We were initially worried as well about over-camping. Out tent trailer truly is our second home lately. However, with every change of scenery of every different campsite, our son loves camping more. For many years even, he would only use the toilet if it was an outhouse! I told him that under NO circumstances were we building one on the back deck of our townhouse LOL.
Even though you do live on the water, every different beach is different. The sand is different, may have more rocks than others do, water may be colder or warmer, more or less people at it, wind stronger, etc. The wonderful thing I believe about autism is the black/white approach of so many of our kids. The best I canit was when we were teaching that a stove is hot. Concept was grasped very quickly both home and school, and we were perplexed when he went to touch the gas range at my SIL old house. It was a stove after all! Well, we never clued in until then that everyone’s stoves up until that point that we had taught the danger aspect of were white and electric. SIL’s stove was black and natural gas, therefore not a stove because it didn’t look like any he had seen. Same concept with campgrounds and beaches I think, at least with some of our kids. They are all different, therefore all are a novelty.
Oddly enough though, this theory doesn’t apply to fears, at least with my son. When he hears any bug buzzing around, he starts screaming even though it was a bee that stung him. Drangonflies, black flies and even R/C planes if they get too close send him just over the edge. Any buzzing, according to him, is bad, regardless of the source.
Anyways, my 2 cents worth.
Cheers
Caroline
Make sure you still have scheduled (yes, schedule, even while on vacation!) daily events (as much as possible) and make sure your child is involved in some of the schedule making (as much as he or she is able). I find as long as things are made as not being a “surprise” to them, they are more likely to enjoy the vacation (less anxiety). Also make sure to schedule “down time” from time to time during the day for your child to make sure they don’t have any social overload.

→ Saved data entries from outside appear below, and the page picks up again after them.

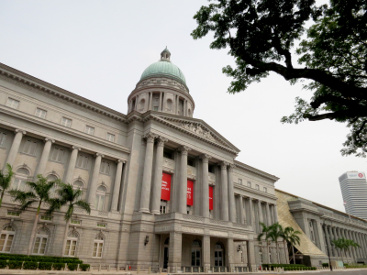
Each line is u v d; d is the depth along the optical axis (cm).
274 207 6912
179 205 4231
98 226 3509
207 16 1408
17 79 3447
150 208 4000
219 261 4222
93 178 3703
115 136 4234
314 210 8169
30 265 2380
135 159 4116
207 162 4894
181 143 4575
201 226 3831
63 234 3212
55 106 3731
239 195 5988
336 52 1669
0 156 3128
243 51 1185
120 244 3584
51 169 3469
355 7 1264
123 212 3756
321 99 1015
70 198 2972
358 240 11312
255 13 1258
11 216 2927
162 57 8025
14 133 3244
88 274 2500
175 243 3403
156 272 3331
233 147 5450
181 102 6625
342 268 7075
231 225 4325
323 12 1323
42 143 3472
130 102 6788
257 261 5575
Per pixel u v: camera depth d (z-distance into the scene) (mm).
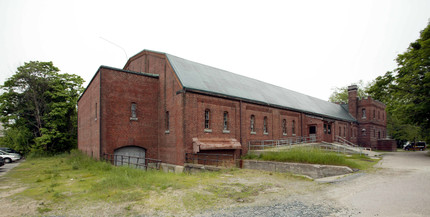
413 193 9555
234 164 20484
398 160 21656
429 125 29766
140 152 21656
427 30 24312
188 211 8258
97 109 20375
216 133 21484
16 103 35688
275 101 29047
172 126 20578
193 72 22844
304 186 11859
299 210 8164
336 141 36219
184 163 18875
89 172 16328
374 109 45000
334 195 9945
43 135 33719
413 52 25828
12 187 12492
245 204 9016
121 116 20609
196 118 20062
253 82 31062
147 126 22047
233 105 23359
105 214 7992
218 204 9023
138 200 9398
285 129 29812
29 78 34906
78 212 8203
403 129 49812
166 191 10672
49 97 36938
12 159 28938
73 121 37844
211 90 21375
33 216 7922
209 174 15305
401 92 28156
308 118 32875
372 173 14406
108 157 19406
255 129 25438
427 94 26562
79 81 38094
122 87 20906
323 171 15438
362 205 8359
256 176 14648
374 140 44250
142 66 25328
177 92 19891
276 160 18703
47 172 16562
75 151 27828
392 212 7457
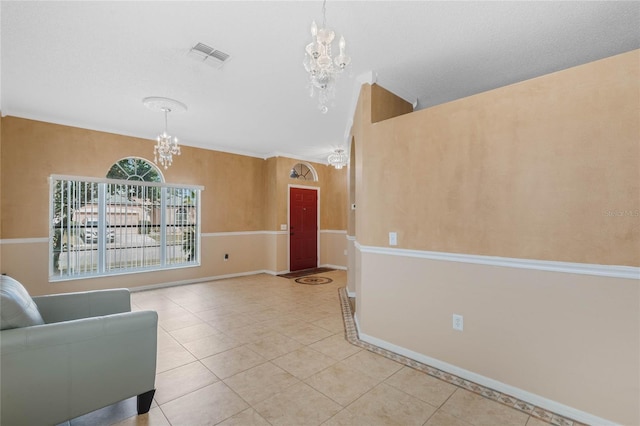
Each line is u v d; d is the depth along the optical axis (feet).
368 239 9.61
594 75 5.85
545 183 6.37
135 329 5.99
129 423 5.87
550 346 6.33
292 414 6.15
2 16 6.49
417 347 8.38
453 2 6.11
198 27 6.93
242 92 10.50
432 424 5.88
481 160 7.23
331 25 6.85
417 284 8.38
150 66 8.73
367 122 9.55
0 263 12.18
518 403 6.52
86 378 5.48
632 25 6.90
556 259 6.24
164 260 16.92
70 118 13.25
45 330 5.15
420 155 8.32
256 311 12.77
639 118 5.43
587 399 5.91
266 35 7.25
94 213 14.61
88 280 14.24
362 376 7.59
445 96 10.85
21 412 4.95
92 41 7.48
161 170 16.58
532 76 9.39
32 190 12.86
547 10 6.39
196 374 7.68
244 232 20.35
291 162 21.39
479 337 7.27
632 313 5.53
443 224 7.86
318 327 10.96
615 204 5.65
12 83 9.81
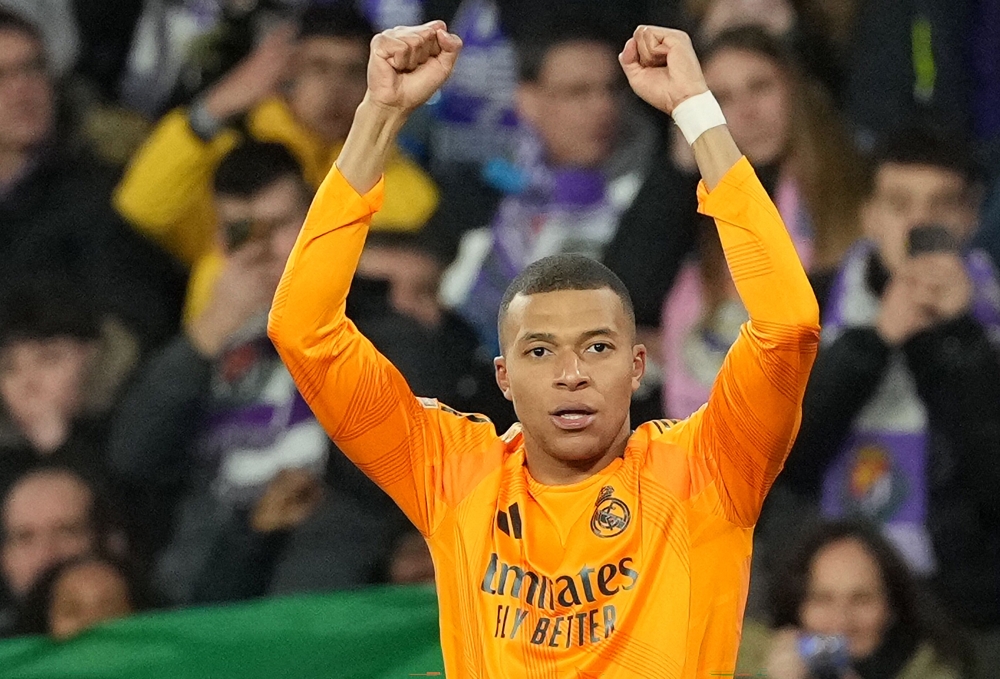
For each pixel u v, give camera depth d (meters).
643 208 22.75
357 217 11.59
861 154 23.03
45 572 21.23
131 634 18.75
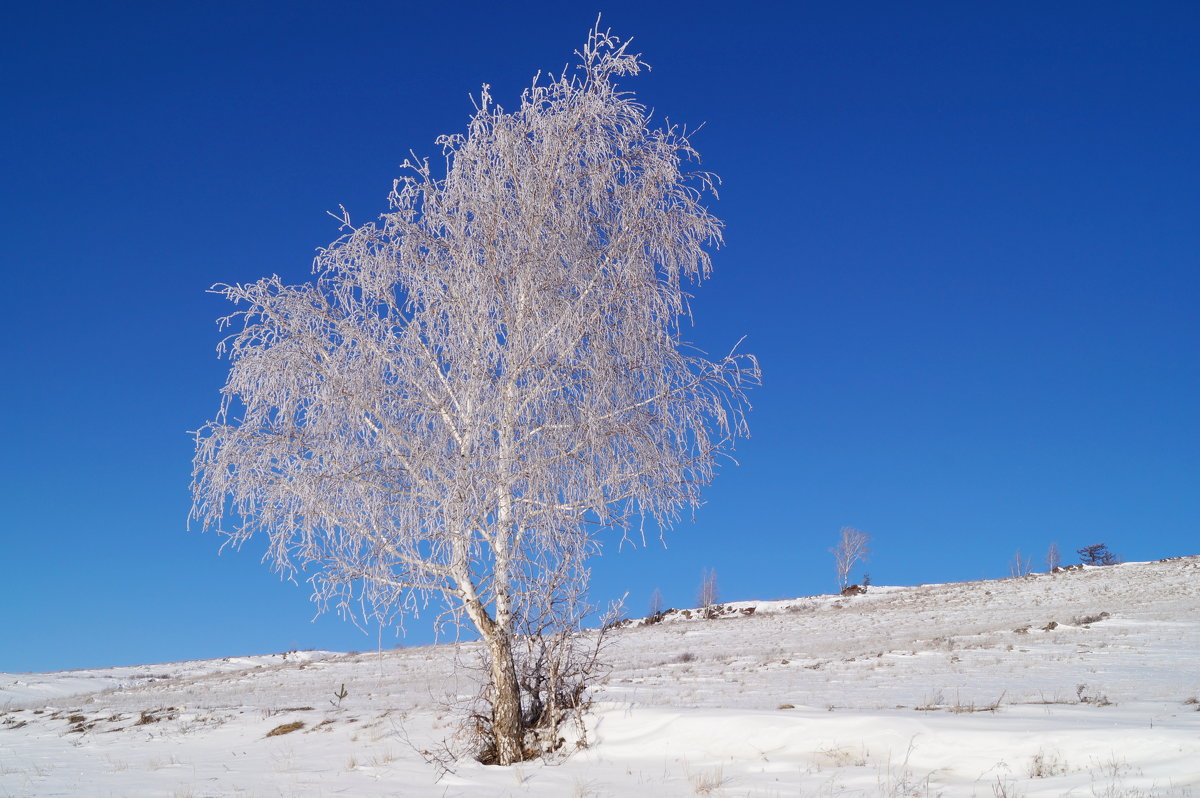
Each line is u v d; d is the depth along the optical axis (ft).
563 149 38.01
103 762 52.13
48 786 42.34
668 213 39.19
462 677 100.42
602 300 39.04
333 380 36.83
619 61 38.52
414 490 37.50
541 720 41.91
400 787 36.37
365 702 75.46
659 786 33.60
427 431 38.19
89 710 86.38
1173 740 29.94
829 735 36.50
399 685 99.14
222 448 35.60
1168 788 25.90
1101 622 115.24
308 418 36.99
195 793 37.45
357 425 37.91
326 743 51.03
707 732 39.17
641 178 39.11
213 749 54.54
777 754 36.24
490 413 37.68
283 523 36.06
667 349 39.09
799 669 86.58
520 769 37.93
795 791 30.91
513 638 42.19
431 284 38.06
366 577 36.63
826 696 59.72
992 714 39.91
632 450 39.24
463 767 39.86
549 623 41.29
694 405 38.96
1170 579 164.25
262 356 36.37
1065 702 45.16
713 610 204.64
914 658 89.45
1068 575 192.13
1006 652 88.79
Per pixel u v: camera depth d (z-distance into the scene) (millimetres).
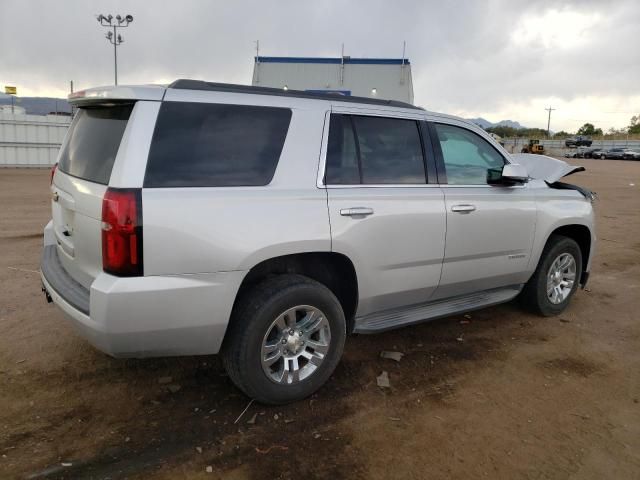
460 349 4301
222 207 2926
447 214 3959
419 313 4047
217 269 2902
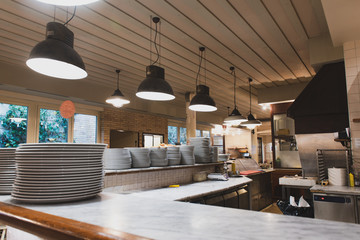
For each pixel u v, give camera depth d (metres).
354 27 3.76
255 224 0.91
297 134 5.14
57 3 1.56
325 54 4.59
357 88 4.17
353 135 4.16
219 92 8.44
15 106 6.38
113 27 4.07
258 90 8.24
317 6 3.62
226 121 7.02
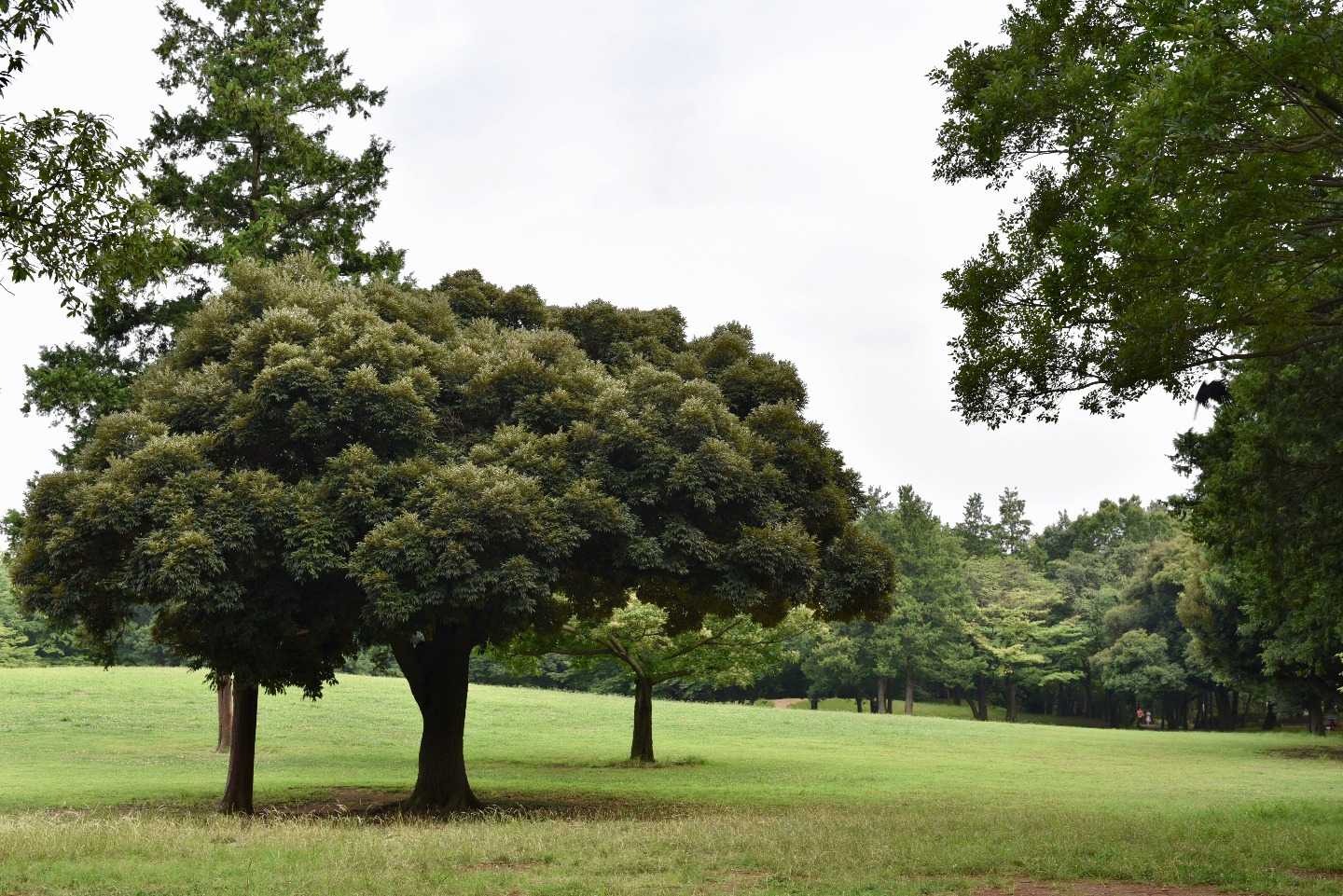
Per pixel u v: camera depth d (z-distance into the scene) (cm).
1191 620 5434
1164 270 1155
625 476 1755
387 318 1989
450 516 1588
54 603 1669
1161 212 1134
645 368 1928
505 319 2297
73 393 2411
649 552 1702
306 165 2944
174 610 1678
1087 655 8706
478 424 1884
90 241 1084
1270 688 5438
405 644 1973
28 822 1412
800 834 1358
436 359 1883
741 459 1800
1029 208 1418
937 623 8531
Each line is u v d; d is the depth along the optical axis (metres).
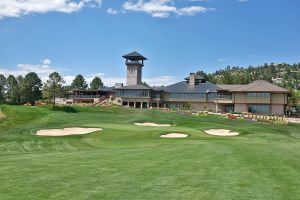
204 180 11.75
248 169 13.85
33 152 24.28
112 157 17.84
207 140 32.19
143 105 98.88
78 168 14.20
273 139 37.00
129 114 71.31
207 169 13.84
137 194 9.89
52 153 21.17
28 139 32.84
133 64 104.56
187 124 52.50
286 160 16.39
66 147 29.05
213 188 10.62
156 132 37.84
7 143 30.59
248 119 64.62
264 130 48.31
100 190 10.34
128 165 14.93
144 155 18.62
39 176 12.46
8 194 9.90
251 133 43.56
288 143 27.67
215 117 66.69
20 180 11.75
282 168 14.10
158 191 10.23
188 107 94.00
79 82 164.88
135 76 104.50
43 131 40.72
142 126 46.66
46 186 10.85
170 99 97.38
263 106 81.88
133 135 36.28
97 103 97.38
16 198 9.48
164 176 12.41
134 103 97.94
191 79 98.06
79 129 42.16
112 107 80.31
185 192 10.14
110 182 11.43
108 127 43.31
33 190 10.35
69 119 55.78
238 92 83.94
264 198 9.58
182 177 12.24
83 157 17.98
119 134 36.81
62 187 10.72
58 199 9.38
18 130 41.16
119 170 13.65
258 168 14.09
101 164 15.28
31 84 121.81
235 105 84.50
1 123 50.50
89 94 110.75
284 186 10.94
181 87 98.50
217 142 27.83
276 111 80.94
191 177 12.24
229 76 136.62
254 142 28.75
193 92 94.81
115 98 99.94
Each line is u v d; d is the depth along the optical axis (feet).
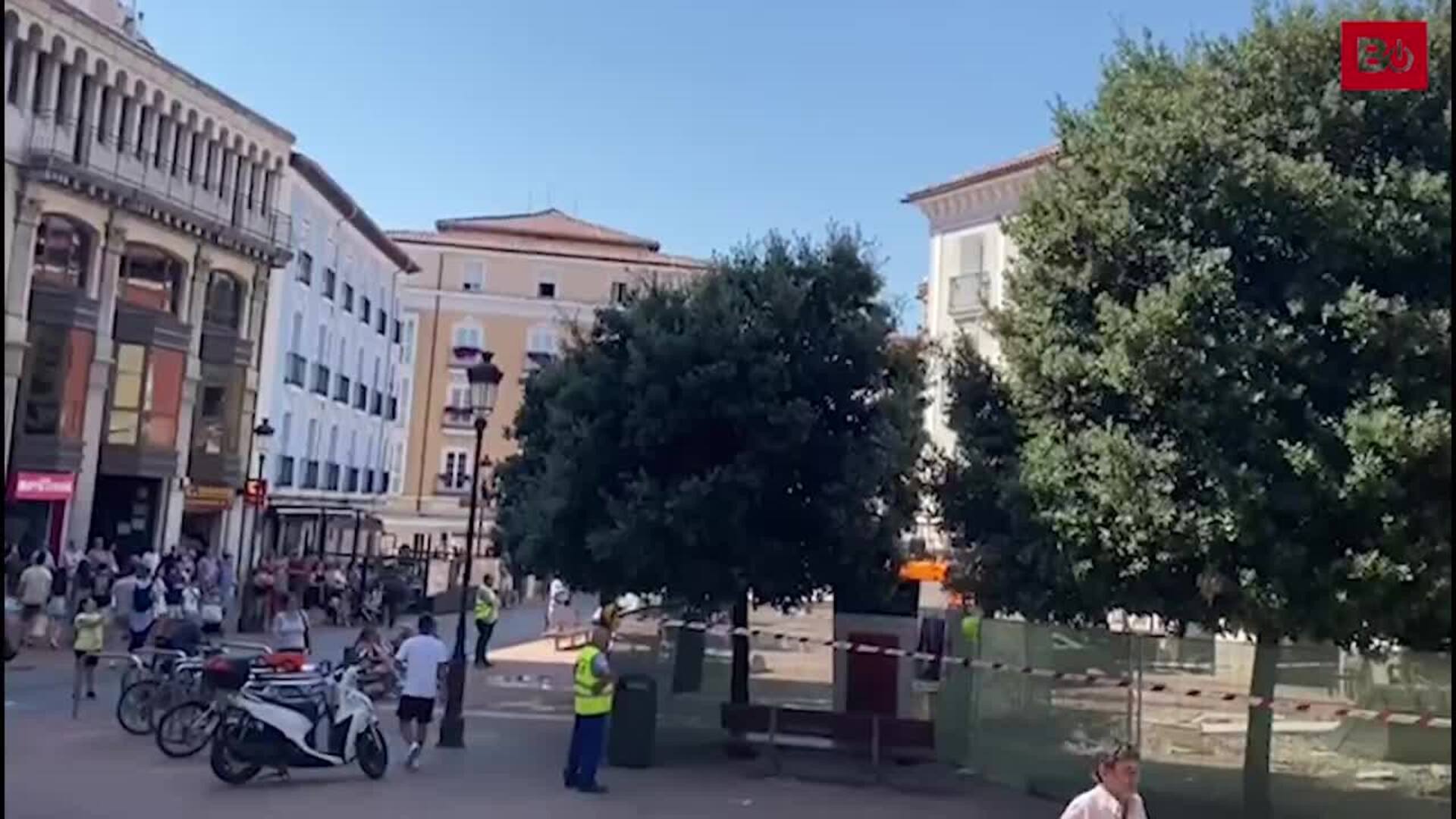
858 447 46.62
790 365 46.75
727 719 45.39
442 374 222.28
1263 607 33.65
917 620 47.98
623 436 47.42
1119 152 38.17
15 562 78.38
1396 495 32.14
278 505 131.03
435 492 220.23
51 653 71.15
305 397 141.08
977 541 42.96
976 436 42.60
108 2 116.98
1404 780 34.88
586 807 37.06
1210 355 34.35
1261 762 37.11
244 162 121.80
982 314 51.70
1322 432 33.35
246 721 38.45
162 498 108.58
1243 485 33.19
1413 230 33.99
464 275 224.94
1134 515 34.45
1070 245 39.45
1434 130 36.06
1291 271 35.86
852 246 49.55
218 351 117.39
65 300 95.20
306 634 62.49
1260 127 36.83
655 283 53.93
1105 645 40.88
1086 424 38.24
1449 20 35.35
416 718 42.60
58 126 94.58
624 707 44.62
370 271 169.17
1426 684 34.40
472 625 111.65
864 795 40.93
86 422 97.71
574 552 49.21
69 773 38.68
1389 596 32.86
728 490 44.55
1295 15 37.58
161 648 51.67
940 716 46.29
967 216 119.55
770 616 66.90
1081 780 40.60
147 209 103.91
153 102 105.81
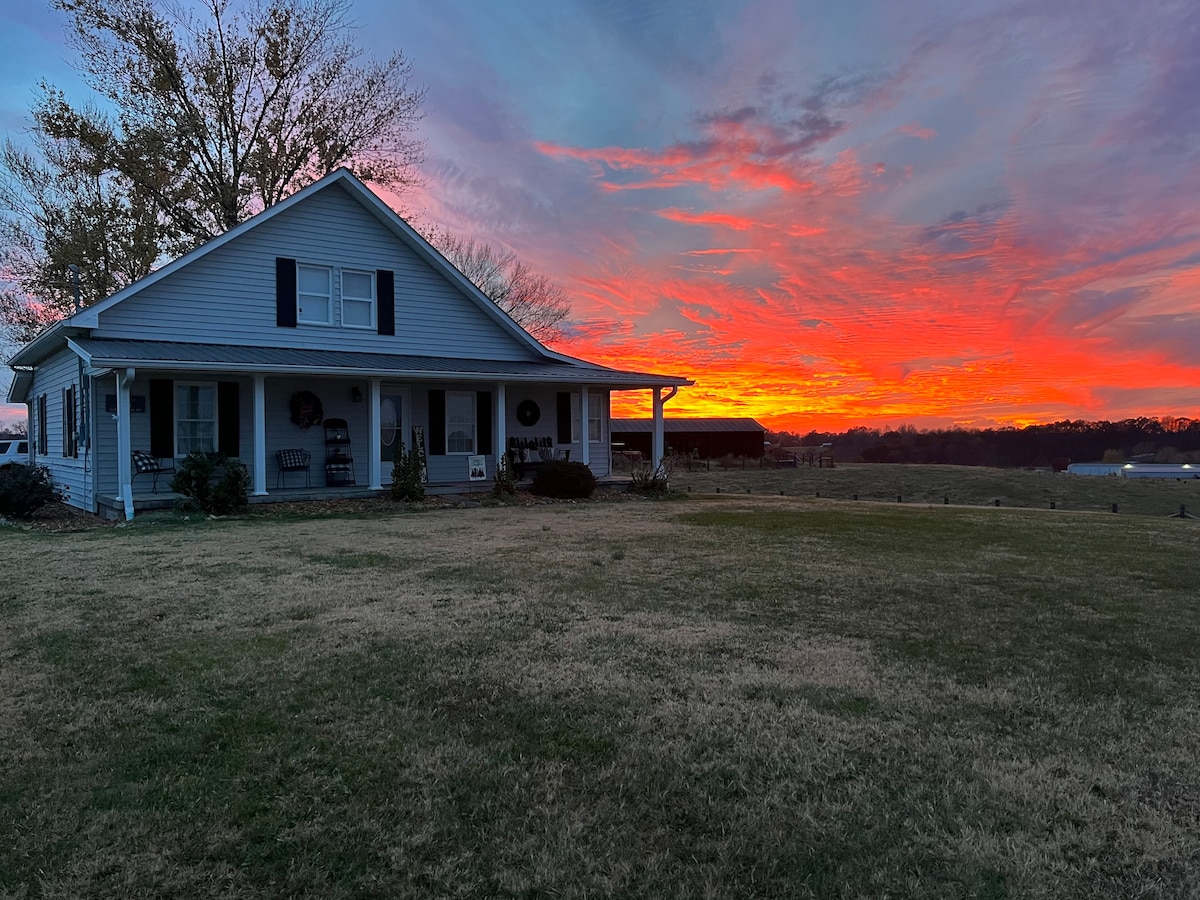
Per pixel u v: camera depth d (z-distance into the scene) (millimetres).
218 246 13562
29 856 2324
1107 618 5254
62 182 23266
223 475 13141
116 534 9438
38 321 24094
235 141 24188
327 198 14898
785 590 6051
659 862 2295
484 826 2506
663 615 5176
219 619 5004
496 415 15141
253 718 3369
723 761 2951
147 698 3607
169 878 2225
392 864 2295
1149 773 2881
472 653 4258
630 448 41750
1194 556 8109
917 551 8219
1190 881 2199
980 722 3361
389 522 10828
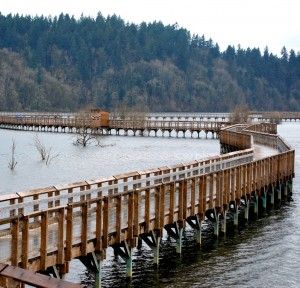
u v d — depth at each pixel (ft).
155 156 203.92
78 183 60.34
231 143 192.95
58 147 238.48
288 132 382.22
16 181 138.31
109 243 58.70
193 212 75.41
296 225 92.17
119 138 304.50
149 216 64.95
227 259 72.74
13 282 25.39
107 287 61.77
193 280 64.39
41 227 48.85
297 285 63.10
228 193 86.38
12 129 371.35
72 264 70.90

Autistic children vary so much in their likes, dislikes, and behaviors that vacation planning is so individual. I am a single mother of a 14 year-old autistic child. My son loves hotels and pools/swimming. He still needs help with toileting, but that doesn’t bother me. I have learned to take him to places where that is easy - like Starbucks, gas stations, etc. To the single mother who commented, there are lots of us out there doing the best that we can. You need strength, but also, time off, and respite. Don’t be embarassed by anything your son does. Regardless of my son’s behavior we are always in the car going somewhere. It is best for us both.